In the data below, find every line that has the string "dashed", and copy it.

*** Block opens ***

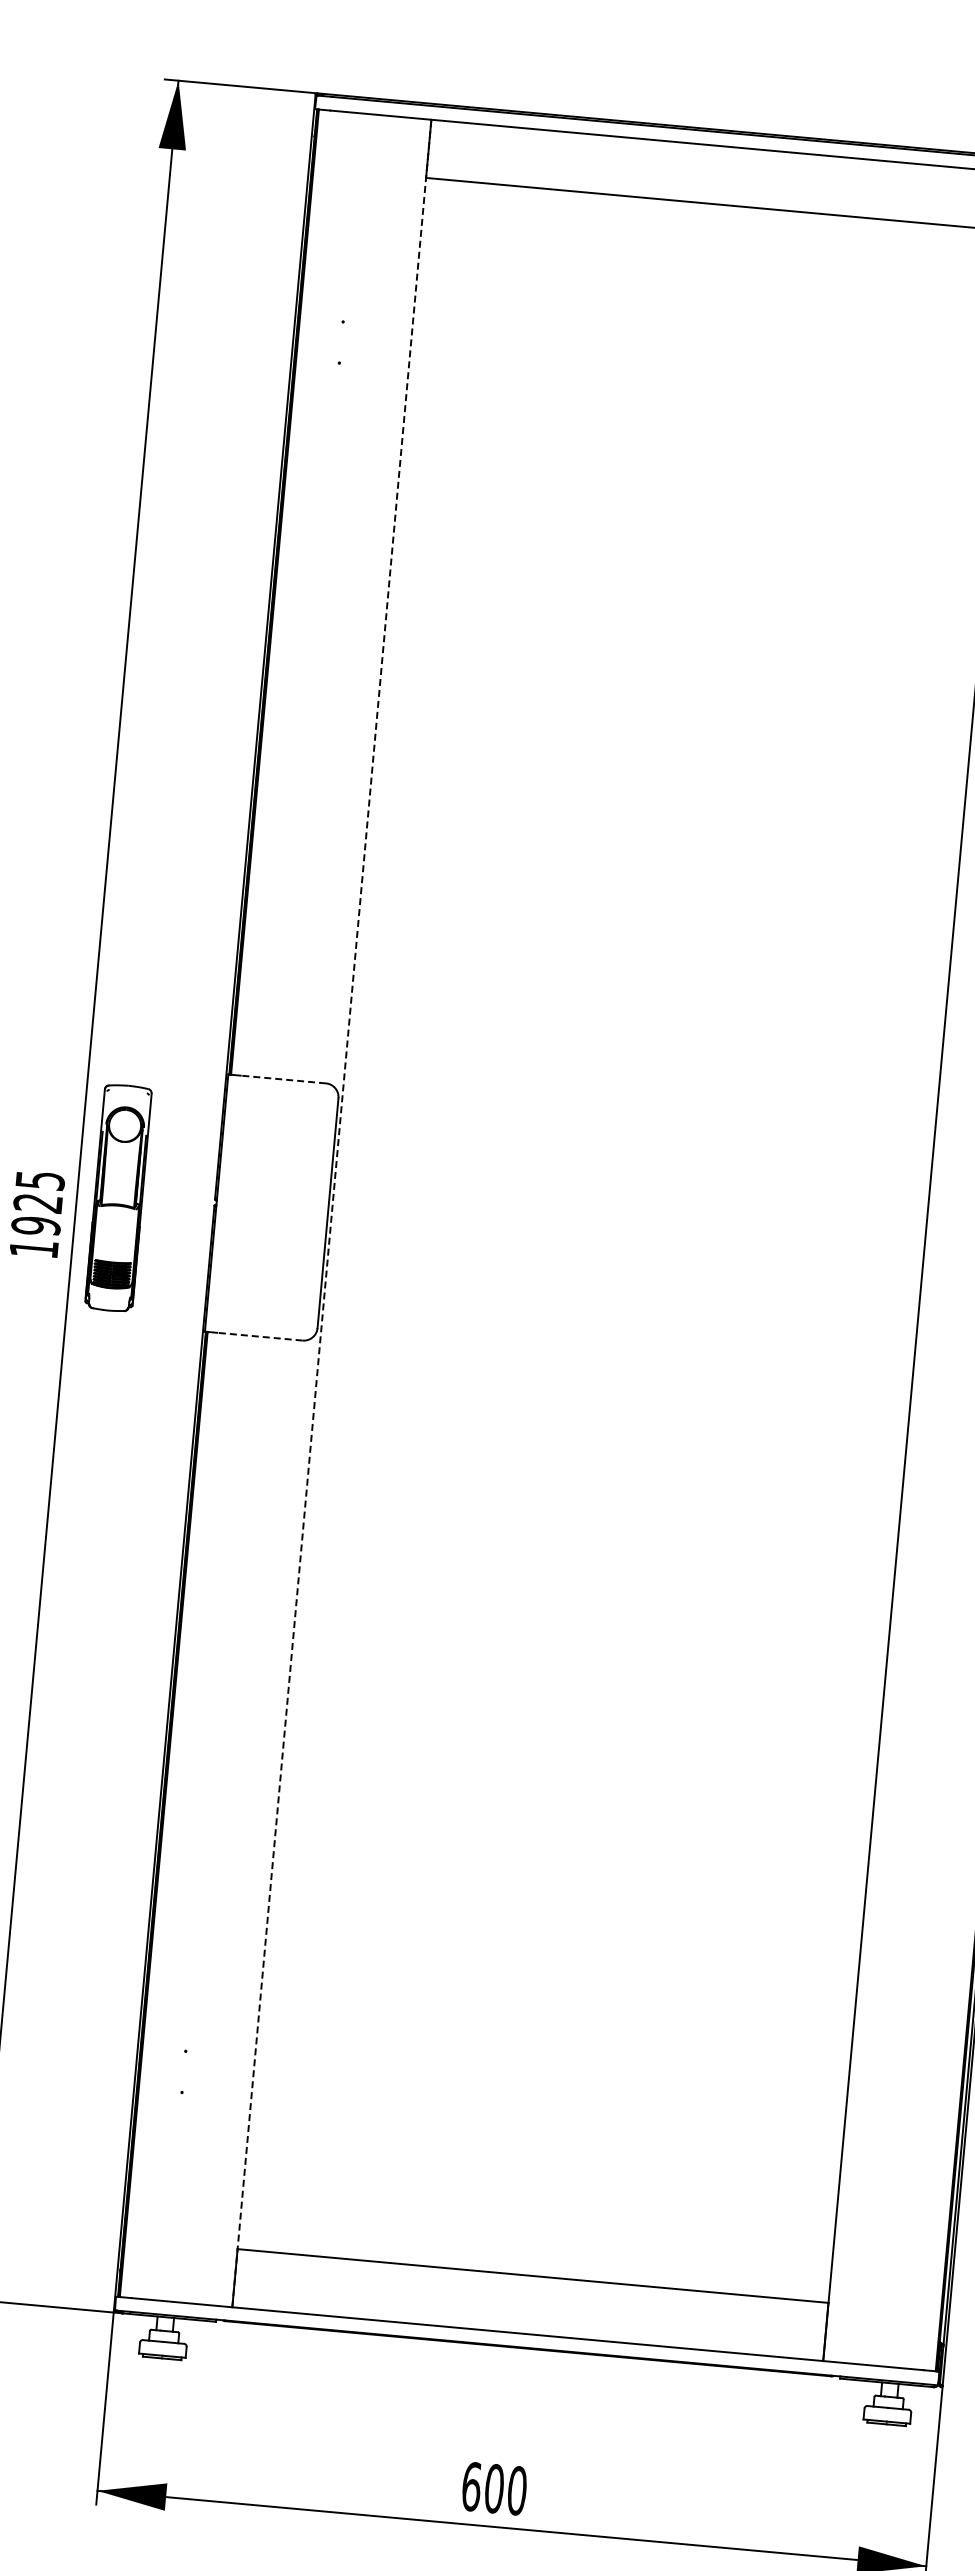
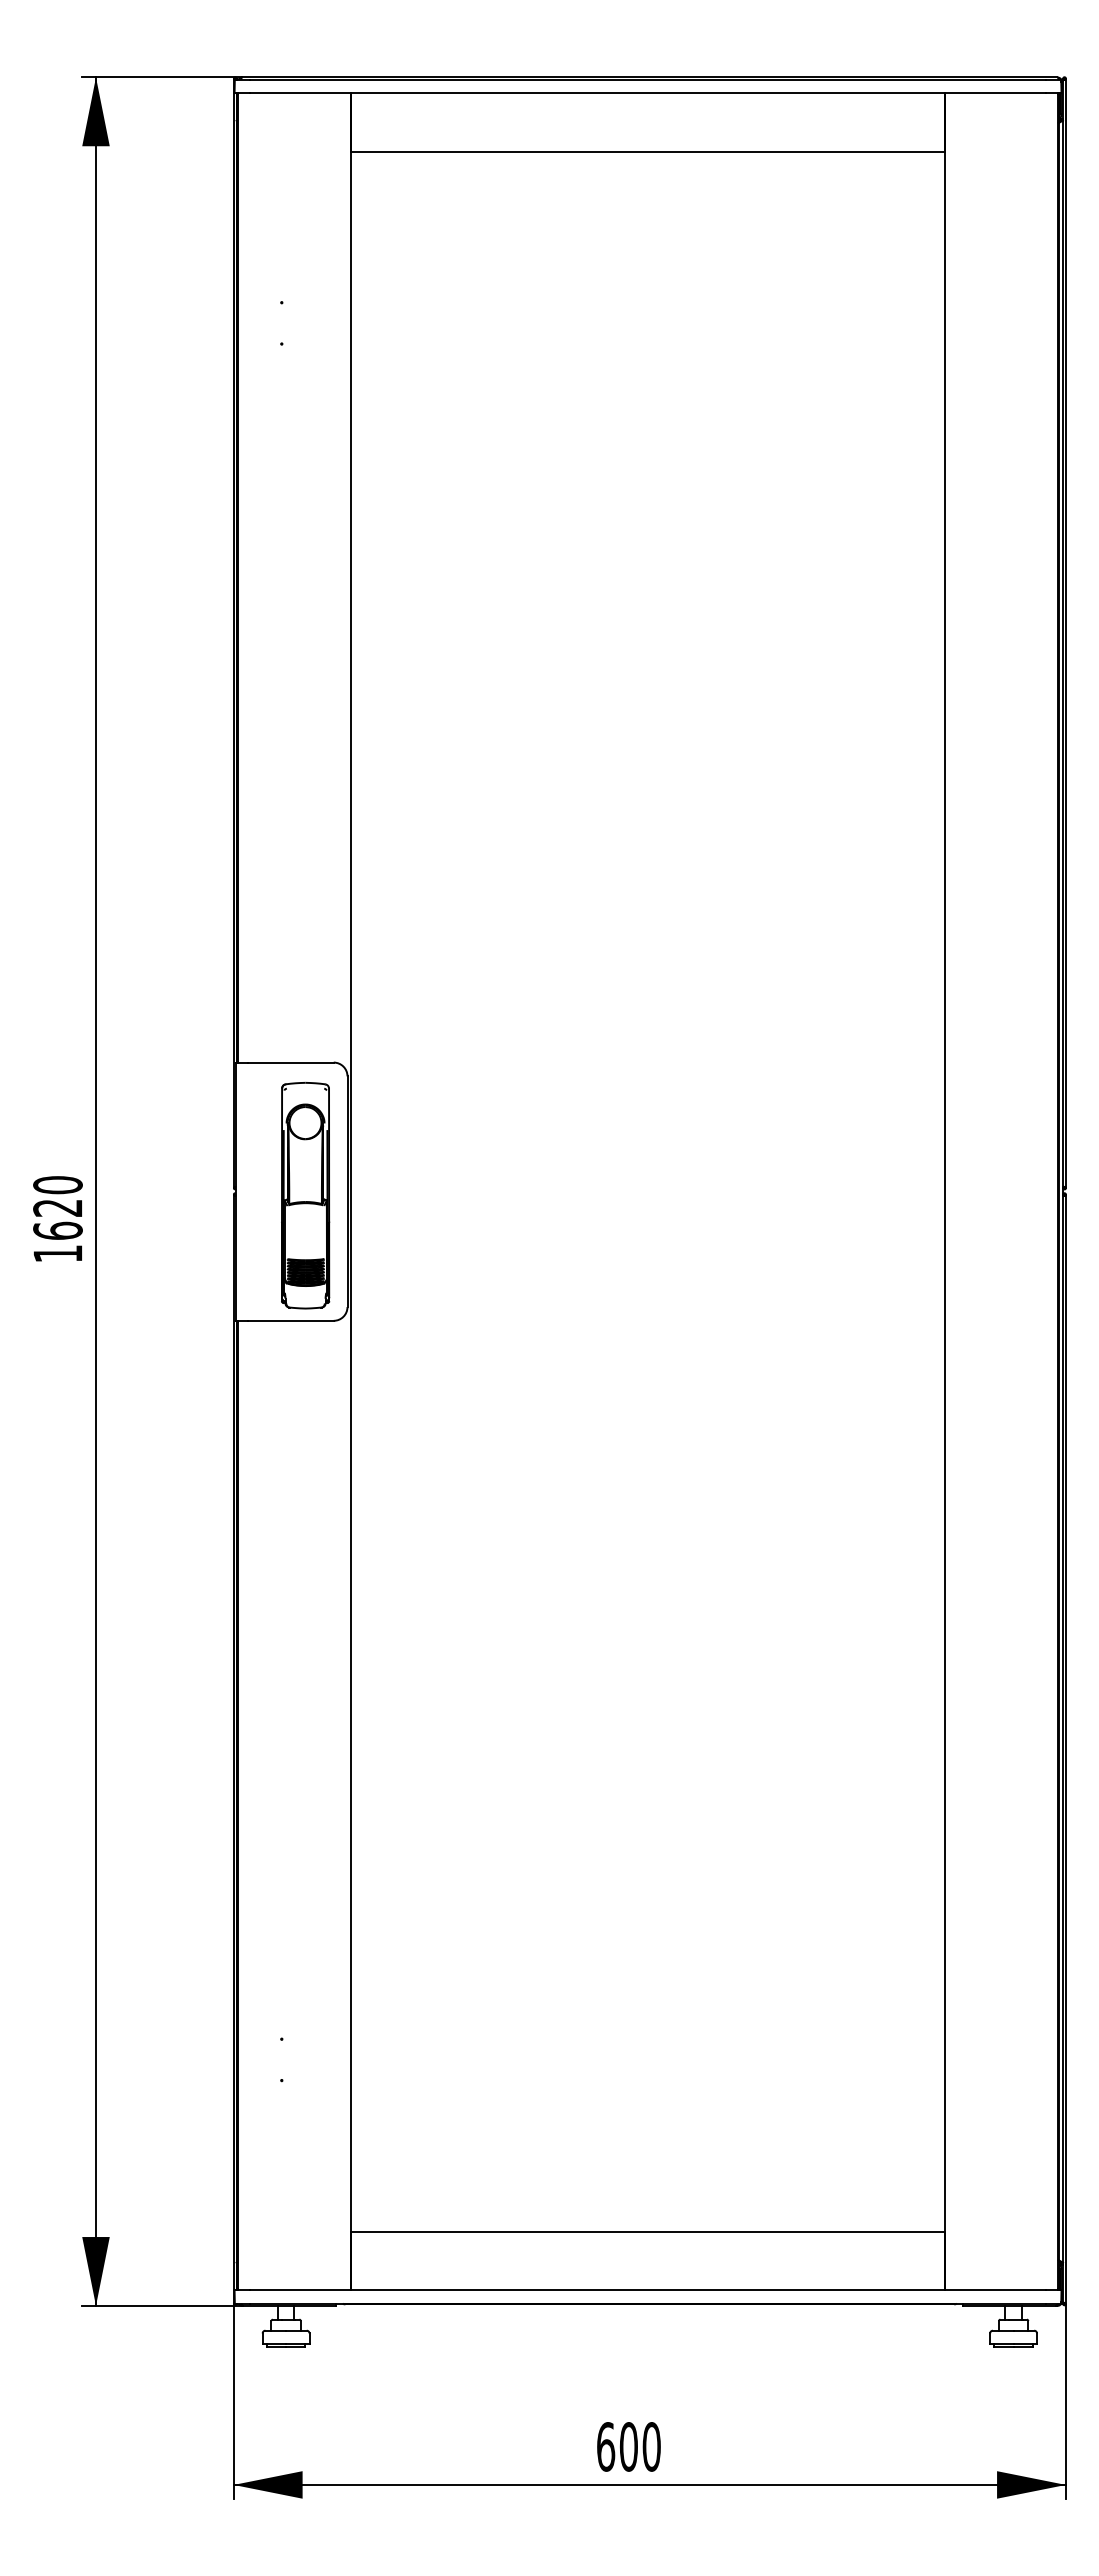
line: (282, 1079) -> (290, 1062), dashed -> solid
part: (118, 1197) -> (305, 1195), moved
text: (37, 1203) -> (57, 1208), 1925 -> 1620
line: (332, 1213) -> (351, 1191), dashed -> solid
line: (259, 1336) -> (290, 1320), dashed -> solid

*** Block closes ***

Exercise response »
line: (282, 1079) -> (290, 1062), dashed -> solid
line: (332, 1213) -> (351, 1191), dashed -> solid
line: (259, 1336) -> (290, 1320), dashed -> solid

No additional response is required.